Instruction: Return each line of the material that contains the string "area", with case counting.

[Collected data]
BEGIN

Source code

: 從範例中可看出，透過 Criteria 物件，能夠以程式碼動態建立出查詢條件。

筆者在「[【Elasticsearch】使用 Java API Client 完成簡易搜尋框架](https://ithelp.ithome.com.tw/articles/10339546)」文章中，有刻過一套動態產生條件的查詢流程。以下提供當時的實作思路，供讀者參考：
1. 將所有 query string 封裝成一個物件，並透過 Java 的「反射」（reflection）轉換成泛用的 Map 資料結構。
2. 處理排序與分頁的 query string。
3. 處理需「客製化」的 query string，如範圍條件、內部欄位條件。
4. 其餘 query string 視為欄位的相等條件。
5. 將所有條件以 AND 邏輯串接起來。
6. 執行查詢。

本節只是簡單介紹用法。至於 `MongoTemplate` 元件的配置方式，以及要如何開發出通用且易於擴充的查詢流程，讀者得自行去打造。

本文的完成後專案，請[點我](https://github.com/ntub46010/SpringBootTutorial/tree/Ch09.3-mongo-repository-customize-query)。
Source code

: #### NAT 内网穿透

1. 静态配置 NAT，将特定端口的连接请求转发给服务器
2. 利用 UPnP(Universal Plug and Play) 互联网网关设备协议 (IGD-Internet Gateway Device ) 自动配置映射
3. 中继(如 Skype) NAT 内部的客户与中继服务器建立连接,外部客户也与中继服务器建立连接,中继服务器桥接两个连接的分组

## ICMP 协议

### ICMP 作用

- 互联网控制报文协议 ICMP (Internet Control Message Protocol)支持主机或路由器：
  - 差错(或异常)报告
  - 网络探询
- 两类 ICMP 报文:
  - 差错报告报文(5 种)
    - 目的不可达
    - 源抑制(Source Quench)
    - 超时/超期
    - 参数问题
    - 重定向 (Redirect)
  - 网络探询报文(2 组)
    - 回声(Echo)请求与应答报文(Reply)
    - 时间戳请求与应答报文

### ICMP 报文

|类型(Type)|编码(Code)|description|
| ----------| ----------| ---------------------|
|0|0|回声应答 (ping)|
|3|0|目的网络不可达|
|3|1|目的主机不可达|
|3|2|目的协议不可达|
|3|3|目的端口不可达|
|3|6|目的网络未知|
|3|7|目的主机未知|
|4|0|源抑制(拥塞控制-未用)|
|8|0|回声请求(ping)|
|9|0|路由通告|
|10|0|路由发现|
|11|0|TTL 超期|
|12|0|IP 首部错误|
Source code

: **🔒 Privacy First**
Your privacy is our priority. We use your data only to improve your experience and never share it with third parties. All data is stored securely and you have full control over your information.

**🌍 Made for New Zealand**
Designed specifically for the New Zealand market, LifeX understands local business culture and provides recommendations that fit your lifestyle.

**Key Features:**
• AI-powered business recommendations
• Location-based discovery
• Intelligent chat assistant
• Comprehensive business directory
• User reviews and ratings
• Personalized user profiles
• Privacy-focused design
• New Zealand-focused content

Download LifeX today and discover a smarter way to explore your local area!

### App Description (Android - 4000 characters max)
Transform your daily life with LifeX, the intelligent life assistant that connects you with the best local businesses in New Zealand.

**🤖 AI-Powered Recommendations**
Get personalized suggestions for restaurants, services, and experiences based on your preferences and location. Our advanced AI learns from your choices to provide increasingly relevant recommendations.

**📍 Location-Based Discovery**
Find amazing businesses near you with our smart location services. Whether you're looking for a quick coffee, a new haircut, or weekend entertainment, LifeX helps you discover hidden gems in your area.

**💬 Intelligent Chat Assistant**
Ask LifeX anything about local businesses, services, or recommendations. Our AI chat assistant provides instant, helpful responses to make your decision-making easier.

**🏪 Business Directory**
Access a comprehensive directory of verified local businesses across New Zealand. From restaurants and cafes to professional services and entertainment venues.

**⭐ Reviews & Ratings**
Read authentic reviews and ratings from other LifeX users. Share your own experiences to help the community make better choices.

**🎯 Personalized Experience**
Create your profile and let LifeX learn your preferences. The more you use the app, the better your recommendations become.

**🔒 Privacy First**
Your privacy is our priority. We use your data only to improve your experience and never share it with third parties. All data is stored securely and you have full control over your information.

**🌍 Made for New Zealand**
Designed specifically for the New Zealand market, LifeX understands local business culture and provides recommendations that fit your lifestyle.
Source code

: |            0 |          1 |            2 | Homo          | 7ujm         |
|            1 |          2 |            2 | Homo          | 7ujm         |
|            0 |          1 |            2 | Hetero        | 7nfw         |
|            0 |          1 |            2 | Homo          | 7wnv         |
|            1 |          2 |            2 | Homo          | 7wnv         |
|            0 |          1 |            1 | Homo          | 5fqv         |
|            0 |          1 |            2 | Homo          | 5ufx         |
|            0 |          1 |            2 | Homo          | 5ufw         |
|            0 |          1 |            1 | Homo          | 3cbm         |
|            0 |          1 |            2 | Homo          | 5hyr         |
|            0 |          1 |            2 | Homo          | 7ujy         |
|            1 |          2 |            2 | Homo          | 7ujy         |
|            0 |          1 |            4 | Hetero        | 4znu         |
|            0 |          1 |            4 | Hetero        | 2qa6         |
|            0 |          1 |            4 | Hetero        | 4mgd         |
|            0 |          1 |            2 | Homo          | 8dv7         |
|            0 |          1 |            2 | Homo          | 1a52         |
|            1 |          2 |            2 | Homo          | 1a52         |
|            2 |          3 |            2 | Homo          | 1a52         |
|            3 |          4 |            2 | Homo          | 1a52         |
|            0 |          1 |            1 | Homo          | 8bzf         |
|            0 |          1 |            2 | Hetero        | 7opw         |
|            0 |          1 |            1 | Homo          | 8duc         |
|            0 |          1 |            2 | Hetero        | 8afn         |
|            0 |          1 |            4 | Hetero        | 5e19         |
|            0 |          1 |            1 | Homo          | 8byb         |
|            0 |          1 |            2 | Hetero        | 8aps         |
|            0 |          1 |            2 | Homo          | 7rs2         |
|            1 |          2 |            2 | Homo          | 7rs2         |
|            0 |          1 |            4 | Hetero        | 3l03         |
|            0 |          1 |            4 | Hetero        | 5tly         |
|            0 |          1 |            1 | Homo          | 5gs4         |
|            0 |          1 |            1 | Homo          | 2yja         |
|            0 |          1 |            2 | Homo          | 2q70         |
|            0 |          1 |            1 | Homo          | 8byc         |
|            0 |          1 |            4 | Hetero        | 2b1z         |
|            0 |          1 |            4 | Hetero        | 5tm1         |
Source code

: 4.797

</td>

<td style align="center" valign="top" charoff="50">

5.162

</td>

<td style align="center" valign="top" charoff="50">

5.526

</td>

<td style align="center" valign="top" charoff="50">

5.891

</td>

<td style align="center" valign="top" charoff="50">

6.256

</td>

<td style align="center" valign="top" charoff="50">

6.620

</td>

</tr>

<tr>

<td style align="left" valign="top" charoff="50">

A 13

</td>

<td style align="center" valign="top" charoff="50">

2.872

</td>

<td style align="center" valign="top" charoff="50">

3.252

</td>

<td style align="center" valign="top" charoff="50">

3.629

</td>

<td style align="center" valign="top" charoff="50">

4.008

END

Response below:
Download LifeX today and discover a smarter way to explore your local area!
Find amazing businesses near you with our smart location services. Whether you're looking for a quick coffee, a new haircut, or weekend entertainment, LifeX helps you discover hidden gems in your area.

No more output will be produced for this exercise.